Getting started
Getting Started with SSSOM
Pre-requisites:
- You know what a mapping is.
Creating SSSOM files
SSSOM files are typically created as spreadsheets and shared as TSV files. Tools exist to translate SSSOM files in TSV format into other formats such as JSON and RDF. The ability to curate SSSOM files as spreadsheets makes them accessible, especially in scientific communities, compared to more technical formats such as JSON or RDF. However, this simplicity comes with trade-offs — spreadsheet-based curation can make it harder to ensure that files are valid (see this discussion). Using a proper validation tool (see below) is therefore strongly recommended.

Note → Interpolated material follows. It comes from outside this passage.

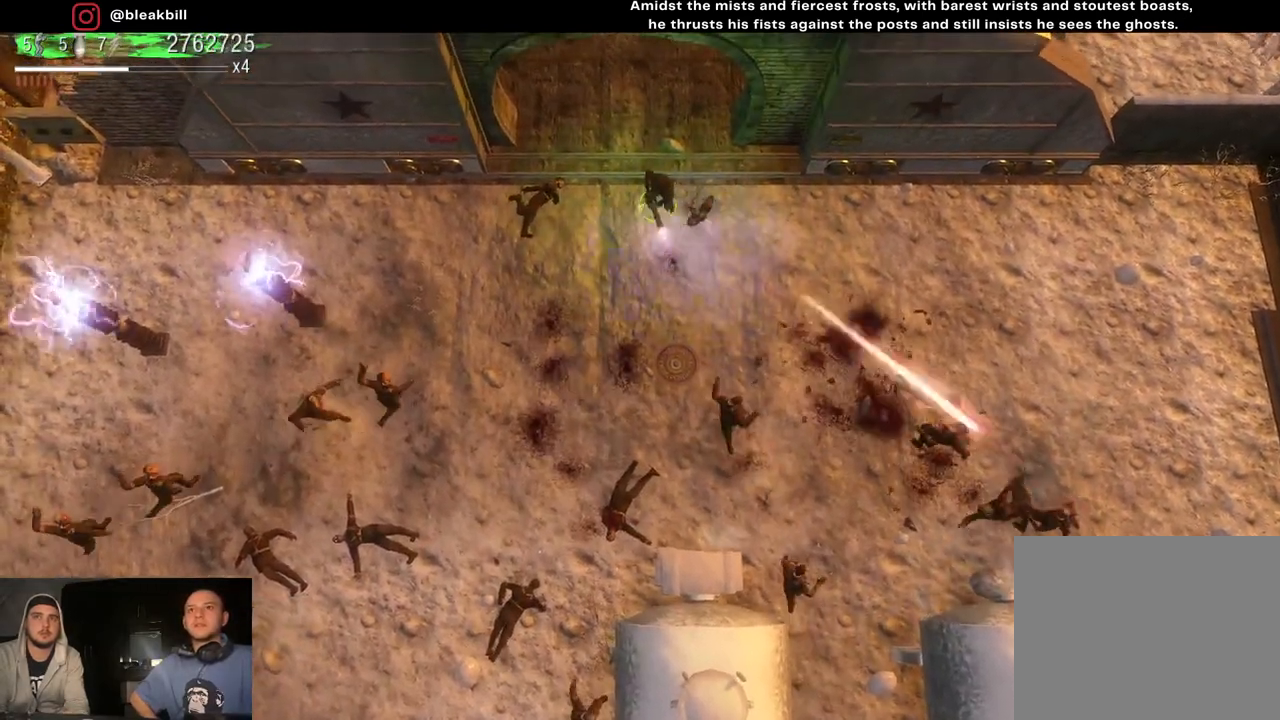
{"buttons": [], "left_stick": "right", "right_stick": "down", "events": [[233, "right_stick", "down"]]}
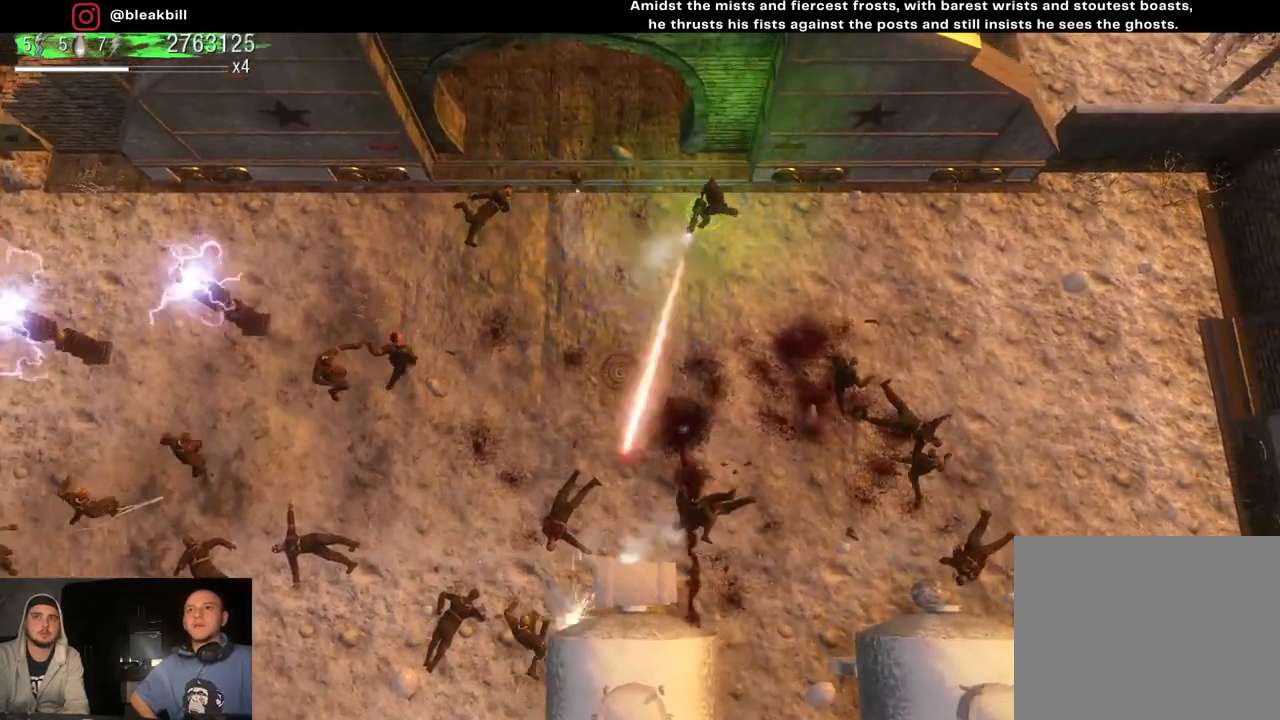
{"buttons": [], "left_stick": "down-right", "right_stick": "down-left", "events": [[400, "right_stick", "down-left"], [417, "left_stick", "down-right"]]}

Let's look at a real-world example: mappings between the Human Phenotype Ontology (HP) and the Mammalian Phenotype Ontology (MP), derived from the uPheno project.
| subject_id | subject_label | predicate_id | object_id | object_label | mapping_justification |
|---|---|---|---|---|---|
| HP:0000175 | Cleft palate | skos:exactMatch | MP:0000111 | cleft palate | semapv:LexicalMatching |
| HP:0000252 | Microcephaly | skos:exactMatch | MP:0000433 | microcephaly | semapv:LexicalMatching |
| HP:0000822 | Hypertension | skos:exactMatch | MP:0000231 | hypertension | semapv:LexicalMatching |
| HP:0001596 | Alopecia | skos:exactMatch | MP:0000414 | alopecia | semapv:LexicalMatching |
| HP:0001627 | Abnormal heart morphology | skos:exactMatch | MP:0000266 | abnormal heart morphology | semapv:LexicalMatching |
A SSSOM file contains two main sections:
- A header
- The mappings
The header contains additional metadata about the mapping set, such as the license or description:
# curie_map:
# HP: http://purl.obolibrary.org/obo/HP_
# MP: http://purl.obolibrary.org/obo/MP_
# owl: http://www.w3.org/2002/07/owl#
# rdf: http://www.w3.org/1999/02/22-rdf-syntax-ns#
# rdfs: http://www.w3.org/2000/01/rdf-schema#
# semapv: https://w3id.org/semapv/vocab/
# skos: http://www.w3.org/2004/02/skos/core#
# sssom: https://w3id.org/sssom/
# license: https://creativecommons.org/publicdomain/zero/1.0/
# mapping_provider: http://purl.obolibrary.org/obo/upheno.owl
# mapping_set_id: https://w3id.org/sssom/mappings/27f85fe9-8a72-4e76-909b-7ba4244d9ede
You can look at an example TSV file on GitHub.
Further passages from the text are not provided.